Incendies : Le ring intérieur
Scène

Incendies : Le ring intérieur

"N’accepte pas, n’accepte jamais. Pour pouvoir refuser, il faut savoir parler", avance l’un des personnages d’Incendies. Une pièce qui nous amène ailleurs, aux frontières de la haine et de l’amour, du poème et de la balle de fusil, là où les mots raisonnent les maux.

Incendies, créée l’an dernier au Festival de théâtre des Amériques, est une pièce organique où tous les ingrédients forment un tout, un objet théâtral unique, où la complexité est si habilement transmise que tout paraît simple. L’architecture du texte de Wajdi Mouawad comprend de multiples fenêtres s’ouvrant sur plusieurs panoramas, de multiples tours proposant plusieurs points de vue, mais tout s’imbrique comme un jeu d’enfant. À mesure que le récit se déroule, les pièces se placent toutes seules, laissant passer entre elles la lumière nécessaire qui nourrit l’espoir, la compréhension, mais se fait aussi de repoussoir, aveuglement, pour nous tenir en haleine. Il y a un effet de suspense des plus réussis, aussi, et il faut se méfier de trop décrire l’histoire pour ne pas atténuer le choc et l’impression forte que laissera l’issue de la pièce.

"Putain, câlisse, crisse, fuck, fuck, fuck!" crie Simon (un jeune boxeur incarné par l’excellent Reda Guerinik) face à l’incompréhension, au manque de moyens. Sa mère vient de mourir et il ne peut pas la pleurer. Pour l’instant, il la déteste, ne l’a jamais comprise, ne s’est jamais senti aimé par elle. Maintenant seul avec sa sœur jumelle, ils se retrouvent chez le notaire à recevoir les dernières et curieuses volontés de cette mère qui gardait mystérieusement le silence depuis plusieurs années. "Maintenant que nous sommes ensemble, ça va mieux", sont les dernières paroles qu’elle a dites, peu de temps avant de mourir. Pourquoi est-elle sortie de sa léthargie avec cette phrase énigmatique? Et les enfants, malgré eux, écoutant une force qui les attire sur la trace de leurs origines, partent à la recherche d’un père et d’un frère qu’ils croyaient morts. Ce voyage s’avère une véritable quête initiatique, menant de surprises en découvertes, d’expériences en rituels de passage, de formations en apprentissages. "Il y a des vérités qui ne peuvent être révélées qu’à condition d’être découvertes", entendons-nous dans la pièce, à la fois comme un leitmotiv et comme une clé du suspense.

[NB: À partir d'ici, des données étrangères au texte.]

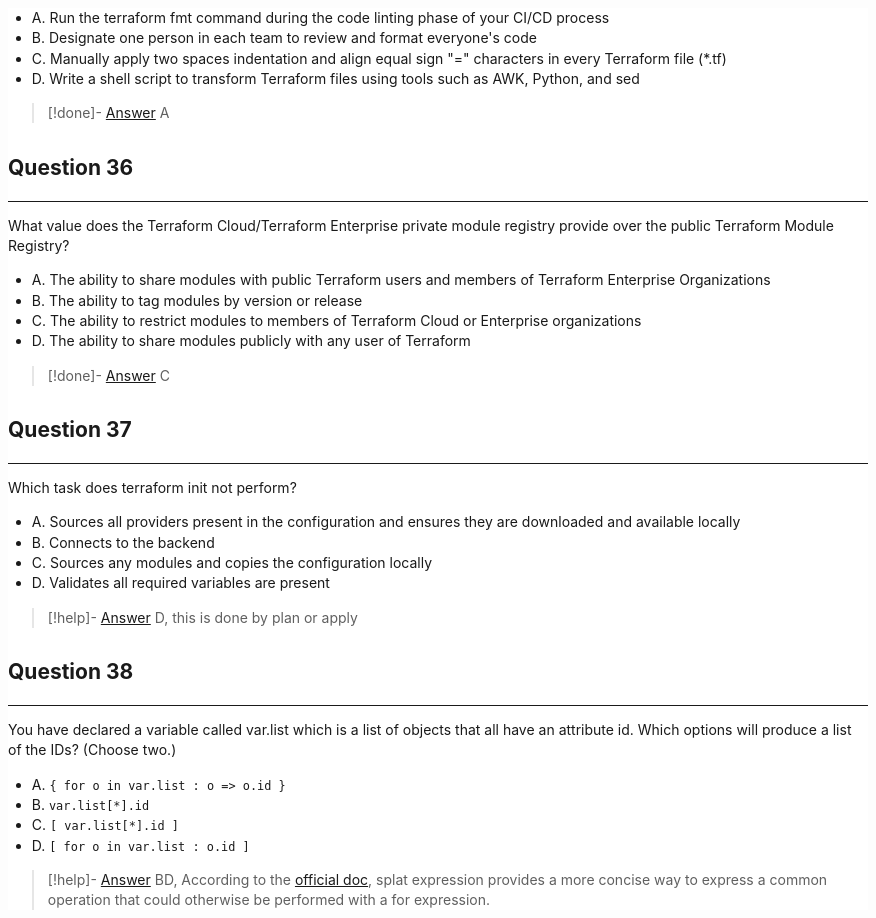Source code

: - A. Run the terraform fmt command during the code linting phase of your CI/CD process
- B. Designate one person in each team to review and format everyone's code
- C. Manually apply two spaces indentation and align equal sign "=" characters in every Terraform file (*.tf)
- D. Write a shell script to transform Terraform files using tools such as AWK, Python, and sed

> [!done]- [Answer](https://www.examtopics.com/discussions/hashicorp/view/74322-exam-terraform-associate-topic-1-question-35-discussion/)
> A

## Question 36
---
What value does the Terraform Cloud/Terraform Enterprise private module registry provide over the public Terraform Module Registry?

- A. The ability to share modules with public Terraform users and members of Terraform Enterprise Organizations
- B. The ability to tag modules by version or release
- C. The ability to restrict modules to members of Terraform Cloud or Enterprise organizations
- D. The ability to share modules publicly with any user of Terraform

> [!done]- [Answer](https://www.examtopics.com/discussions/hashicorp/view/74324-exam-terraform-associate-topic-1-question-36-discussion/)
> C

## Question 37
---
Which task does terraform init not perform?

- A. Sources all providers present in the configuration and ensures they are downloaded and available locally
- B. Connects to the backend
- C. Sources any modules and copies the configuration locally
- D. Validates all required variables are present

> [!help]- [Answer](https://www.examtopics.com/discussions/hashicorp/view/76384-exam-terraform-associate-topic-1-question-37-discussion/)
> D, this is done by plan or apply

## Question 38
---
You have declared a variable called var.list which is a list of objects that all have an attribute id. Which options will produce a list of the IDs? (Choose two.)

- A. `{ for o in var.list : o => o.id }`
- B. `var.list[*].id`
- C. `[ var.list[*].id ]`
- D. `[ for o in var.list : o.id ]`

> [!help]- [Answer](https://www.examtopics.com/discussions/hashicorp/view/75092-exam-terraform-associate-topic-1-question-38-discussion/)
> BD, According to the [official doc](https://developer.hashicorp.com/terraform/language/expressions/splat), splat expression provides a more concise way to express a common operation that could otherwise be performed with a for expression.
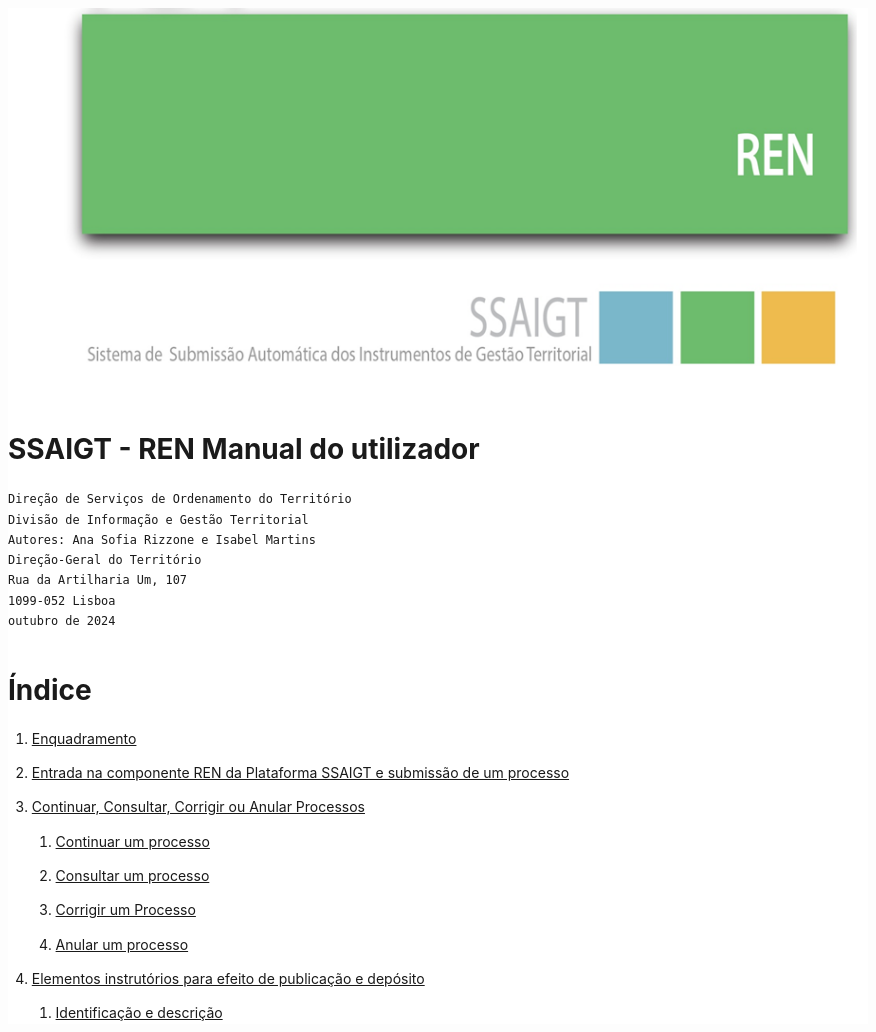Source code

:![](media/image1.png)

# **SSAIGT - REN Manual do utilizador**

    Direção de Serviços de Ordenamento do Território
    Divisão de Informação e Gestão Territorial
    Autores: Ana Sofia Rizzone e Isabel Martins
    Direção-Geral do Território
    Rua da Artilharia Um, 107
    1099-052 Lisboa
    outubro de 2024

# Índice

1. [Enquadramento](#1-enquadramento)

2. [Entrada na componente REN da Plataforma SSAIGT e submissão de um processo](#2-entrada-na-componente-ren-da-plataforma-ssaigt-e-submissão-de-um-processo)

3. [Continuar, Consultar, Corrigir ou Anular Processos](#3-continuar-consultar-corrigir-ou-anular-processos)

    1. [Continuar um processo](#3_1-continuar-um-processo)

    2. [Consultar um processo](#3_2-consultar-um-processo)

    3. [Corrigir um Processo](#3_3-corrigir-um-processo)

    4. [Anular um processo](#3_4-anular-um-processo)

4. [Elementos instrutórios para efeito de publicação e depósito](#4-elementos-instrutórios-para-efeito-de-publicação-e-depósito)

    1. [Identificação e descrição](#4_1-identificação-e-descrição)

Les mots sont là, sinon ils s’acquièrent, comme les mathématiques, les théorèmes, les théories. La pensée se dessine et les émotions se forment, changent, évoluent. Tous les personnages de cette pièce, aussi rigides semblent-ils être au départ, arrivent à s’ouvrir. Leur esprit juge, évalue, mais ne condamne pas. Ne condamne plus. Ils traversent quantité de difficultés, de violences, de peines, comme autant d’étapes pour raisonner, intégrer, digérer avant de saisir, de vivre, de savoir ce qu’est la responsabilité. La haine maintenant fait pâle figure devant la survie, devant l’apprentissage, devant les possibles de l’amour, devant la capacité d’aimer.

La pièce étonne et laisse des marques. Elle stimule, provoque des réflexions. Les neuf comédiens à l’œuvre, dont Annick Bergeron, Andrée Lachapelle, Isabelle Leblanc, Gérald Gagnon et Richard Thériault conjuguent leurs jeux en un travail d’équipe remarquable, très brillant.